Material provided:
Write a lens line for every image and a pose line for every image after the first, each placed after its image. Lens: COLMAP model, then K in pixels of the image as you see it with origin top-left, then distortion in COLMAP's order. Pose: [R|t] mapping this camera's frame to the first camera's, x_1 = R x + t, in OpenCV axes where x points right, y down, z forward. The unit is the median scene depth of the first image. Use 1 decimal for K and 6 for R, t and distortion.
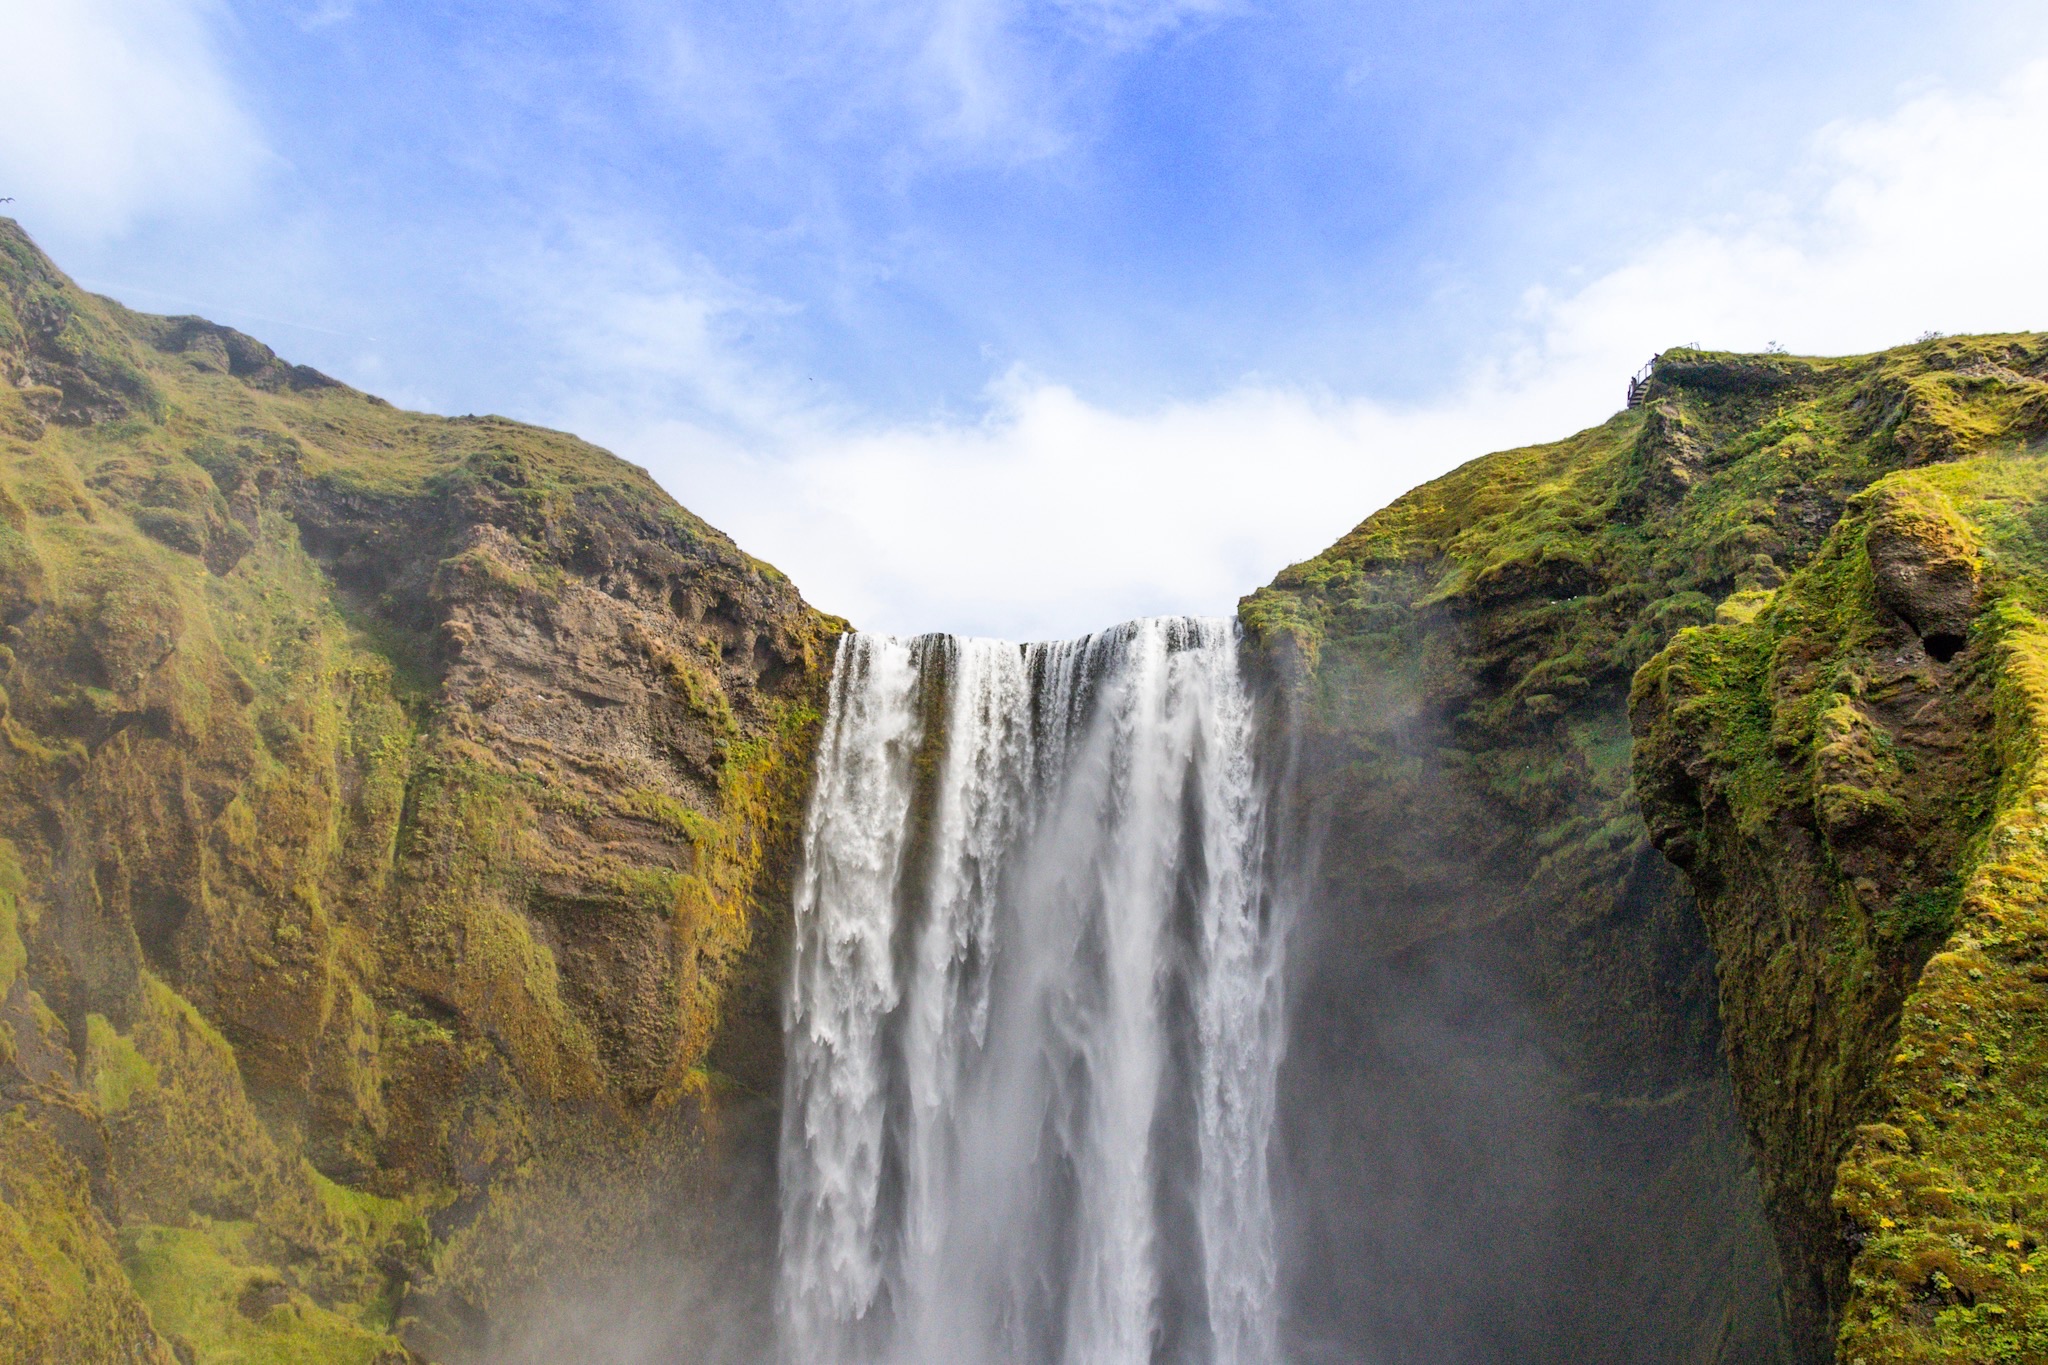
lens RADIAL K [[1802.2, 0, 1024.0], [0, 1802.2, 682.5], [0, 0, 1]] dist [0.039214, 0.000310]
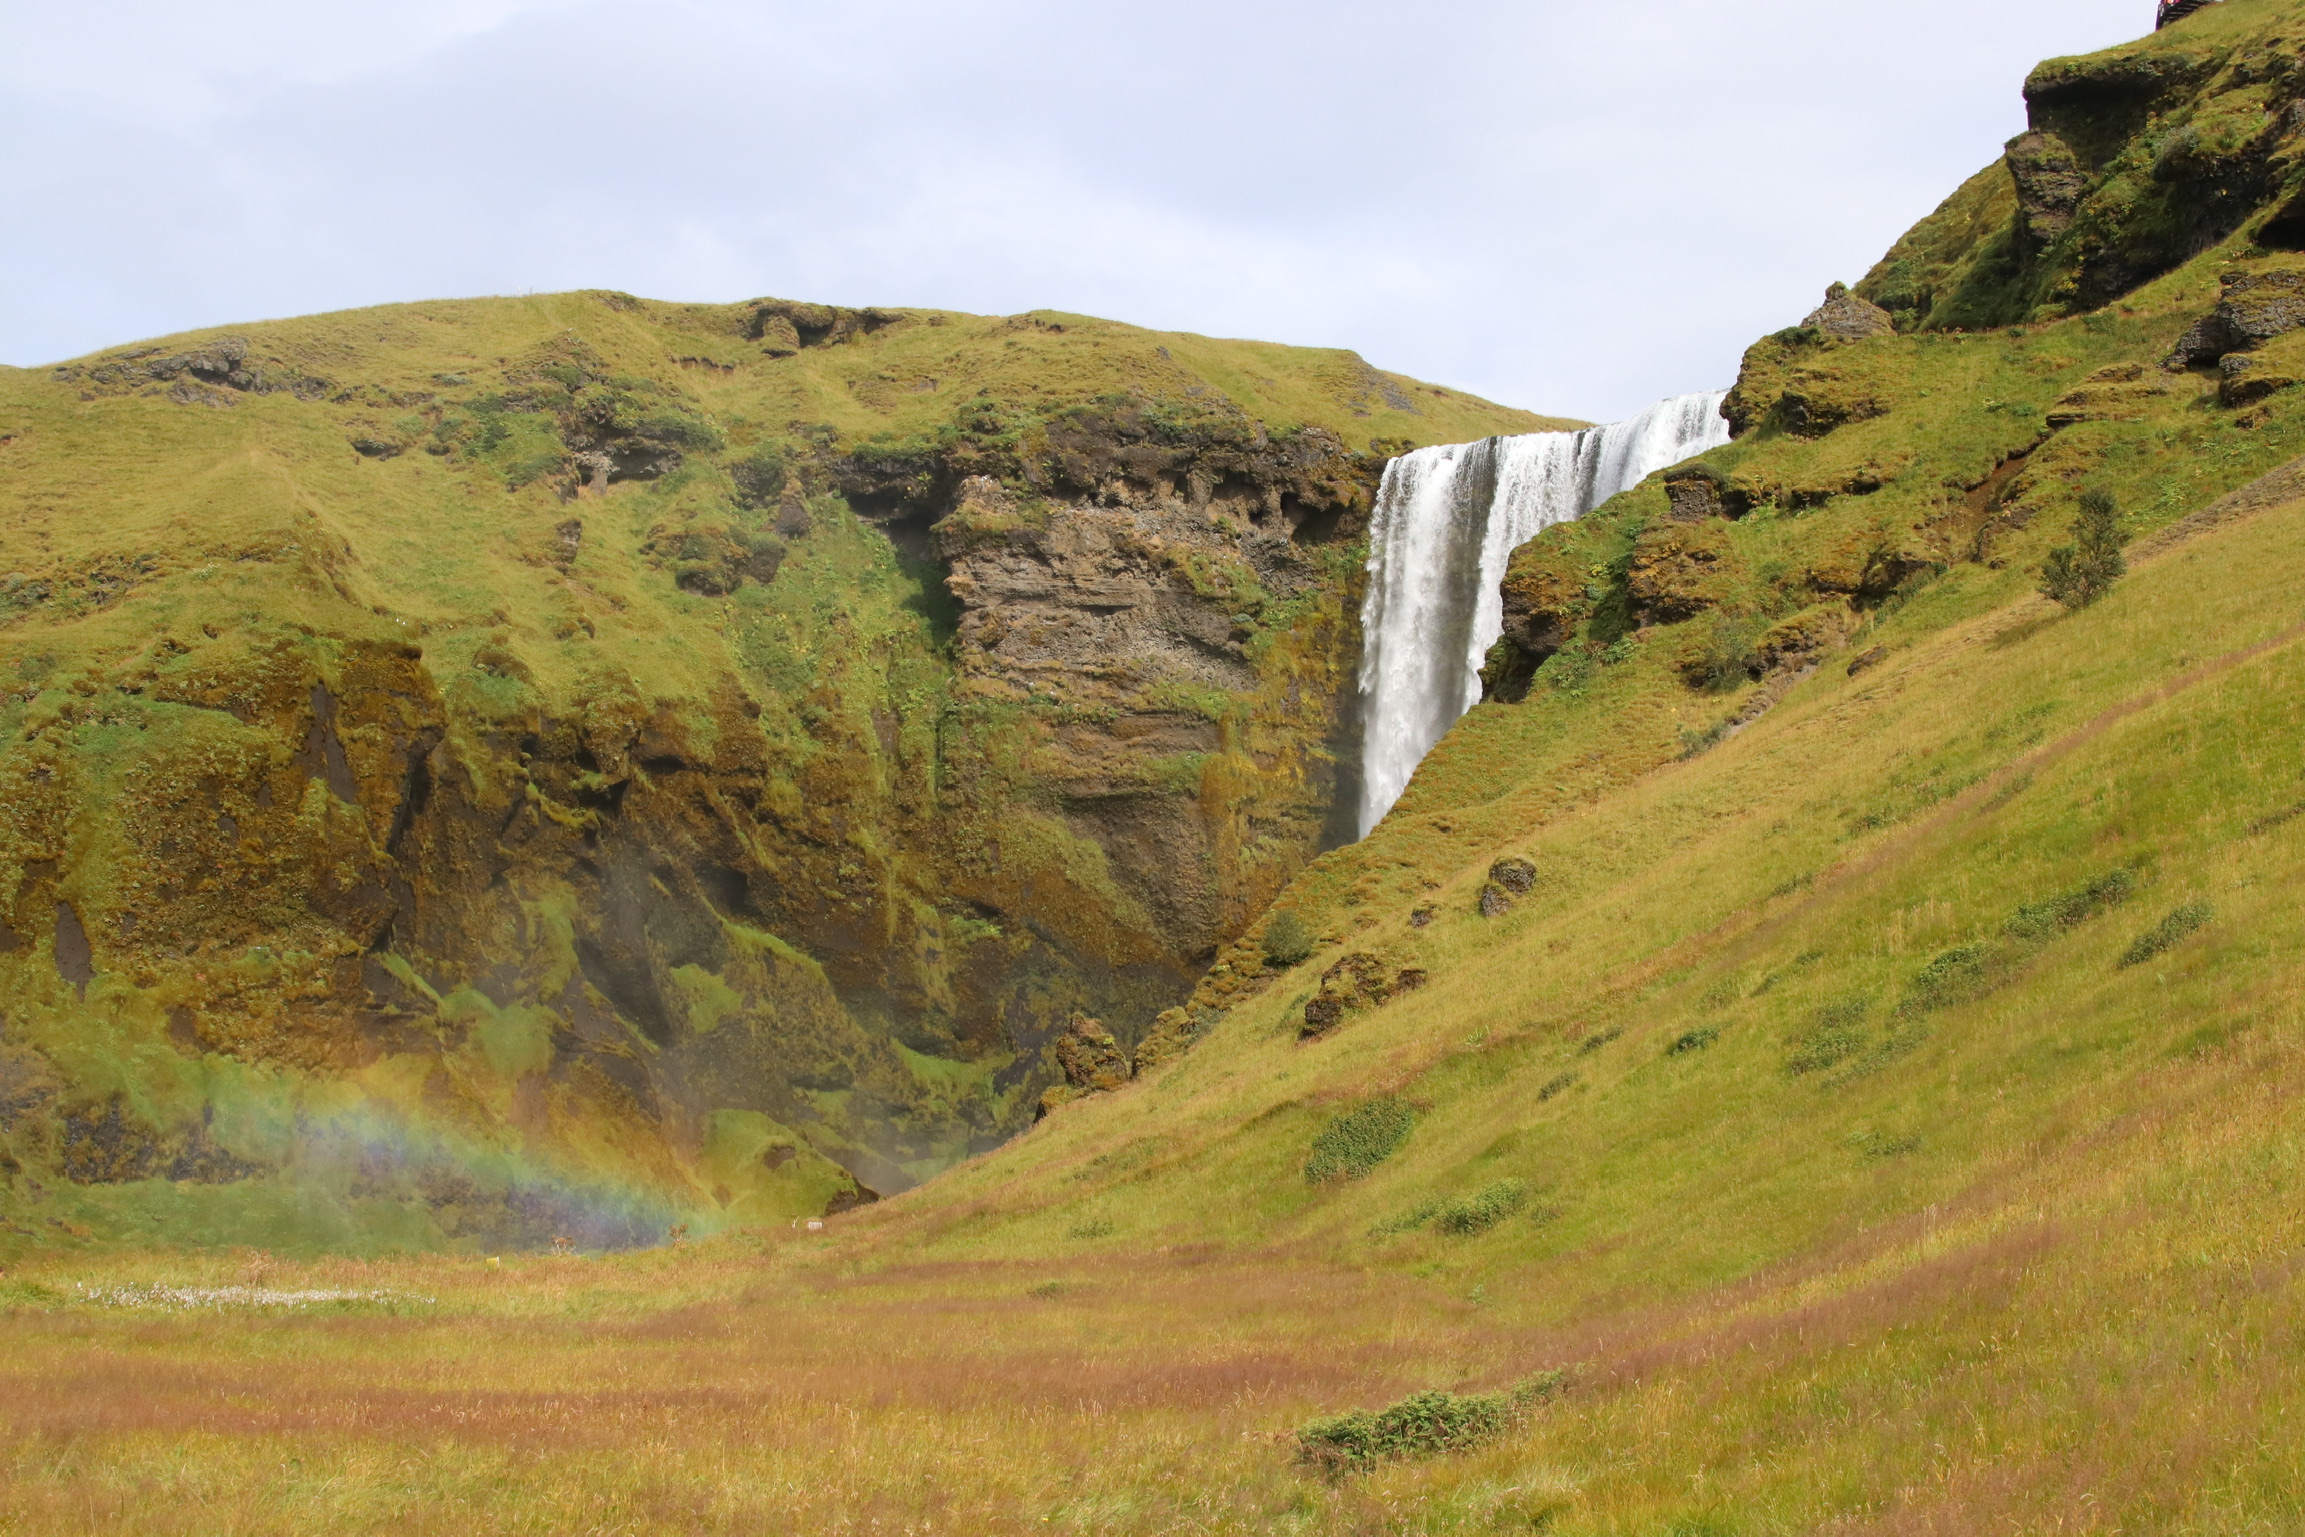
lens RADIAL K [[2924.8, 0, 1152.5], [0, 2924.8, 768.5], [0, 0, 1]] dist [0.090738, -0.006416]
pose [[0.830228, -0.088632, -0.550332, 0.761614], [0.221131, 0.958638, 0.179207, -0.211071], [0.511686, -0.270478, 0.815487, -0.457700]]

* * *

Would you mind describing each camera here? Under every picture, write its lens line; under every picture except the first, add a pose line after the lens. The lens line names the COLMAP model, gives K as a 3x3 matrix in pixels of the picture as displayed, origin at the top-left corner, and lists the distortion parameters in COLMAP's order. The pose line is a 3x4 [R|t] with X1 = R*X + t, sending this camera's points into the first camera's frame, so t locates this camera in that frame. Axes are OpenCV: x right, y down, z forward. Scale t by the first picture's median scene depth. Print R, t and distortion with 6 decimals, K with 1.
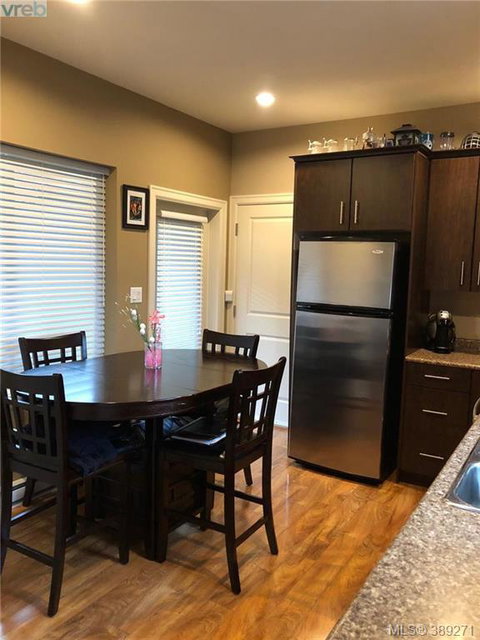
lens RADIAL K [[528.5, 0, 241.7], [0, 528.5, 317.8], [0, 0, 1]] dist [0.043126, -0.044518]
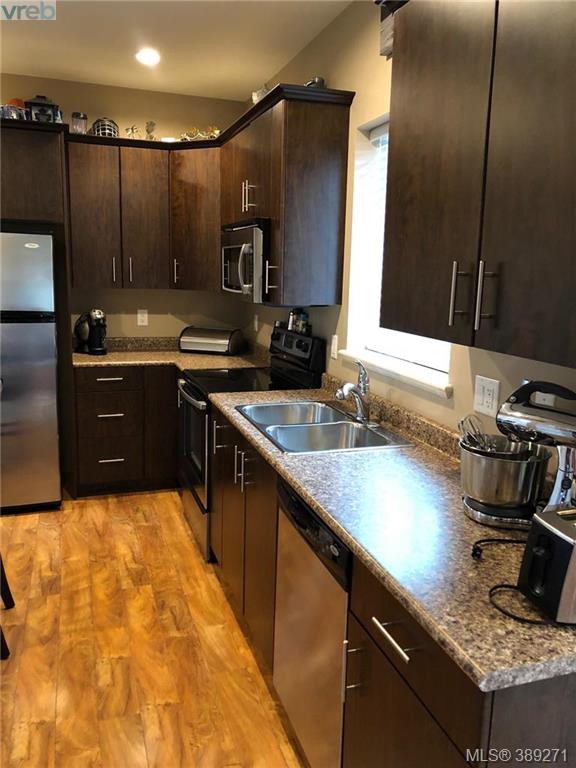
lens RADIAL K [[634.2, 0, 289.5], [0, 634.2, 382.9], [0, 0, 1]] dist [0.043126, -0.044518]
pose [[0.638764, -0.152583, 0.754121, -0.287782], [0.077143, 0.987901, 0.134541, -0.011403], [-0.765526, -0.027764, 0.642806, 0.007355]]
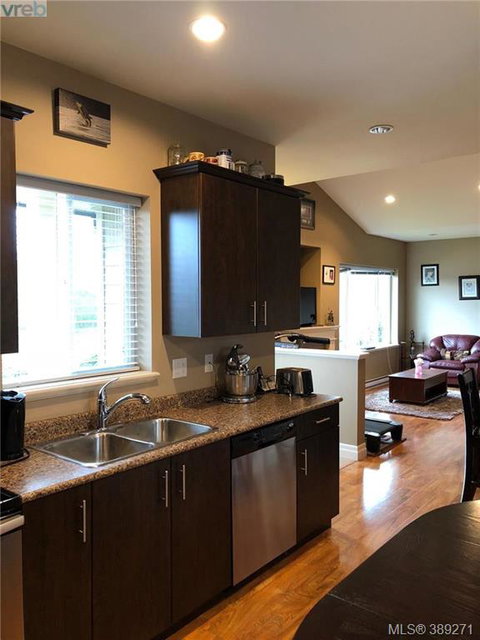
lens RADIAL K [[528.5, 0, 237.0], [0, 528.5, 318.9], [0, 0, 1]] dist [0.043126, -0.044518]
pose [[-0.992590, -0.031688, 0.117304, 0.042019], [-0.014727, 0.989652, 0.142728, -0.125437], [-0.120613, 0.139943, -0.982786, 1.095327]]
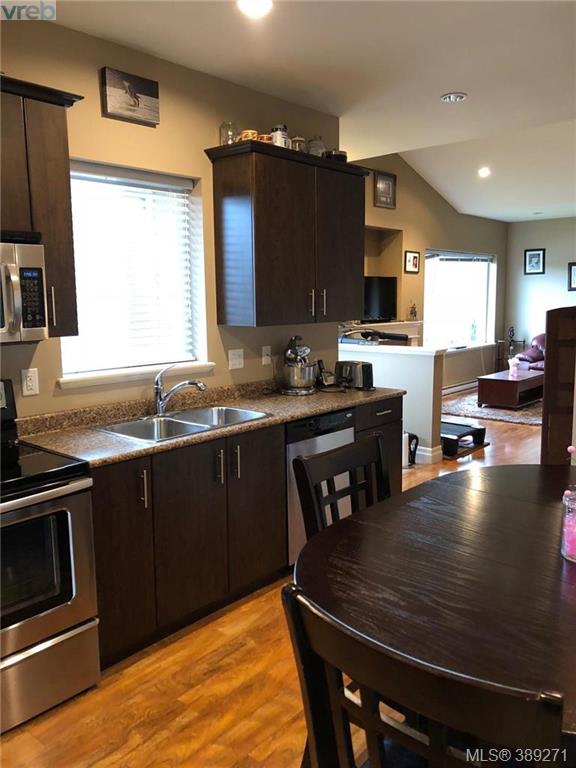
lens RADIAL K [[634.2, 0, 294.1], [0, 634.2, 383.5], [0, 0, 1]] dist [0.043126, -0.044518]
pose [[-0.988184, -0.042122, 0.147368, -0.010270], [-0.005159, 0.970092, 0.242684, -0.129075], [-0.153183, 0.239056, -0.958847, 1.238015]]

Directions: Put the items in the stretch from the line containing "Write a lens" through the line containing "-0.270478, 0.815487, -0.457700]]" into a two-column CSV with the columns text and answer. Give one row per item, with each value in a single quoted field and every line break replaced by a space, and leave the pictures out.

Output of the task:
text,answer
"Write a lens line for every image and a pose line for every image after the first, each placed after its image. Lens: COLMAP model, then K in pixels of the image as you see it with origin top-left, then distortion in COLMAP's order. Pose: [R|t] mapping this camera's frame to the first camera's, x_1 = R x + t, in OpenCV axes where x points right, y down, z forward. The unit is the median scene depth of the first image. Use 1 decimal for K and 6 for R, t and distortion.","lens RADIAL K [[1802.2, 0, 1024.0], [0, 1802.2, 682.5], [0, 0, 1]] dist [0.039214, 0.000310] lens RADIAL K [[2924.8, 0, 1152.5], [0, 2924.8, 768.5], [0, 0, 1]] dist [0.090738, -0.006416] pose [[0.830228, -0.088632, -0.550332, 0.761614], [0.221131, 0.958638, 0.179207, -0.211071], [0.511686, -0.270478, 0.815487, -0.457700]]"